Judge Adrian chastised the parents and other adults who he said provided liquor to the teenagers at the party and failed “to exercise their parental responsibilities.”
This is what happens, he said, “when we have people, adults, having parties for teenagers, and they allow coeds and female people to swim in their underwear in their swimming pool.”
“And, no,” the judge added, “underwear is not the same as swimming suits.”
While there is certainly justification to blame the adults who enabled this conduct to occur, does it diminish the fact that a young man sexually assaulted an incapacitated woman? The mitigating factors are certainly valid, but the scope of the court’s duty was to apply the law, even stupid law, as determined by the lege. Refusing to do so, the judge sought to circumvent the law, and the constraints on his authority, by gaming the verdict.

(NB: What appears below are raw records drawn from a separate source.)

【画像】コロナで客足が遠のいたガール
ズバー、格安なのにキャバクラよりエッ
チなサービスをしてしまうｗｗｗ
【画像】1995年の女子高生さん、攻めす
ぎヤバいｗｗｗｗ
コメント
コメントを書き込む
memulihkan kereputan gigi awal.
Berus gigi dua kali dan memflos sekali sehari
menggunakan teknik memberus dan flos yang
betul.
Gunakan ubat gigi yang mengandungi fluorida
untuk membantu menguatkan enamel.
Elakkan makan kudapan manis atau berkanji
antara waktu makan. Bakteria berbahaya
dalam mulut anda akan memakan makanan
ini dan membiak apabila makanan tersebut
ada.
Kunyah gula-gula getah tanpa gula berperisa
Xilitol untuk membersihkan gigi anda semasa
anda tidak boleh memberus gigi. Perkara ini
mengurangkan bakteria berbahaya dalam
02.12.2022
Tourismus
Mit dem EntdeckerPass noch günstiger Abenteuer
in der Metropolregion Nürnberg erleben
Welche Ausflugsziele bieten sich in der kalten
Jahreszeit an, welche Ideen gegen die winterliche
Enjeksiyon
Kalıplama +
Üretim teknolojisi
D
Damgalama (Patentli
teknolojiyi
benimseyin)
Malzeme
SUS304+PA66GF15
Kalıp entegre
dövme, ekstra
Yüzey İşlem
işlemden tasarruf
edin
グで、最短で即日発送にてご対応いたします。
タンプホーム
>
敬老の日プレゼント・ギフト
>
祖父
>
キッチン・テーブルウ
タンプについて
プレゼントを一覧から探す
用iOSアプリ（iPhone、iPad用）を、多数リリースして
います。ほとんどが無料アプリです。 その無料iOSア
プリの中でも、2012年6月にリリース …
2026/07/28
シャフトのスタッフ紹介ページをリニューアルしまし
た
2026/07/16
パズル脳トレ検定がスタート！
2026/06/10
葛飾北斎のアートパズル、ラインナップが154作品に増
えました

Just as activist jurors raise troubling issues of integrity at trial, a judge reversing his bench trial verdict not because of the facts, but because he refuses to apply the law as enacted, raises even worse questions of integrity.
“He made me seem like I fought for nothing and that I put my word out there for no reason,” [the 16-year-old victim] told WGEM-TV. “I immediately had to leave the courtroom and go to the bathroom. I was crying.”
Judge Adrian could have imposed the statutorily required sentence, with an opinion condemning it as excessive and improper and imploring the legislature to change the law and the governor to pardon the defendant. Judge Adrian could have imposed the sentence he thought proper and left it to the appellate court to reverse his unauthorized sentence. Judge Adrian could have found the law unconstitutional as applied and suffered a stinging appellate reversal.
What Judge Adrian could not do is sacrifice the integrity of the trial because he disagreed with the mandatory sentence. If the crime was proven beyond a reasonable doubt, doing so was no act of sentencing bravery, but an act that turned the trial into a farce.